CREATE TABLE dbo.Clientes (
    id INT,
    nome NVARCHAR(100),
    cidade NVARCHAR(100)
);

Step 2: Create the linked services

A linked service is the connection (address and credentials) to an external system. Open Data Factory Studio, go to the Manage tab and choose Linked services > New. Create two: one for Azure Blob Storage (the source) and one for Azure SQL Database (the destination). For each one, test the connection with Test connection before saving, so you catch credential errors right here.

Step 3: Create the datasets

A dataset describes the shape and location of the data inside a linked service. On the Author tab, choose Datasets > New dataset. Create a DelimitedText dataset pointing to clientes.csv (tick the option that treats the first row as the header) and an Azure SQL table dataset pointing to dbo.Clientes. These two datasets will be the source and the destination of the copy.

Step 4: Create the pipeline and add the Copy data activity

Still on the Author tab, choose Pipelines > New pipeline. Drag the Copy data activity onto the canvas. Now configure it:

  • On the Source tab, select the CSV dataset.
  • On the Sink tab, select the SQL table dataset.
  • On the Mapping tab, click Import schemas to link each CSV column to the matching table column.

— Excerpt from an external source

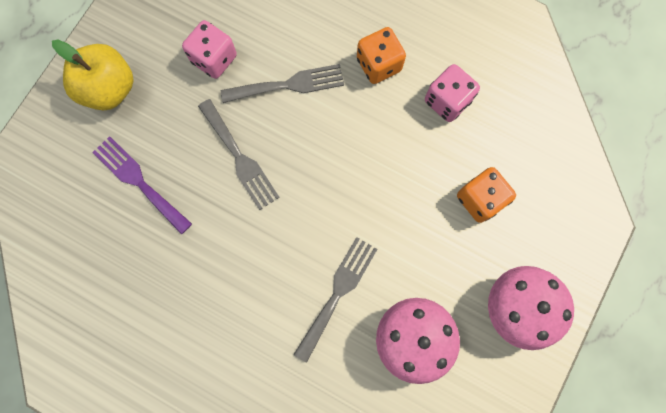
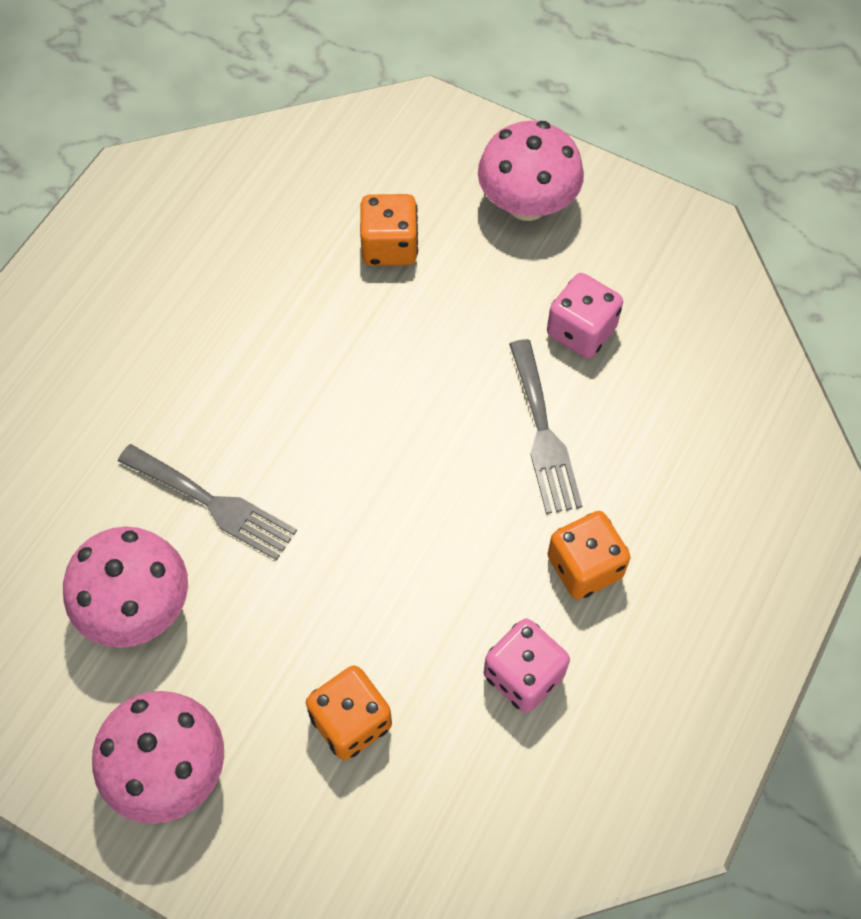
camera: 90 degrees right, 15 degrees down
yellow apple [52,39,133,110] -> pink mushroom [478,121,584,221]
purple fork [92,136,192,234] -> orange dice [360,194,418,266]
grey fork [198,99,280,210] -> none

Step 5: Run the pipeline with Debug

Click Debug to run the pipeline without publishing. Data Factory runs the copy and shows the progress on the Output tab. If you want to be able to re-run it without piling up duplicate rows, set a pre-copy script on the Sink that clears the table before loading:

TRUNCATE TABLE dbo.Clientes;

Verify the result

When Debug finishes, the Output tab should show the Succeeded status. Hover over the row to see the details: the number of rows read and written should equal the number in the CSV. To confirm at the destination, run a simple query on the database:

SELECT COUNT(*) AS total FROM dbo.Clientes;

If the total matches the number of rows in the file, the copy worked.

Conclusion

You now have a working copy pipeline moving data from Blob Storage into Azure SQL Database. The natural next step is to publish your changes and add a Schedule trigger so the pipeline runs on its own every morning, or to parameterize the file name so you can reuse the same pipeline with several CSV files. Which of your day-to-day data would be most useful if it reached the database automatically?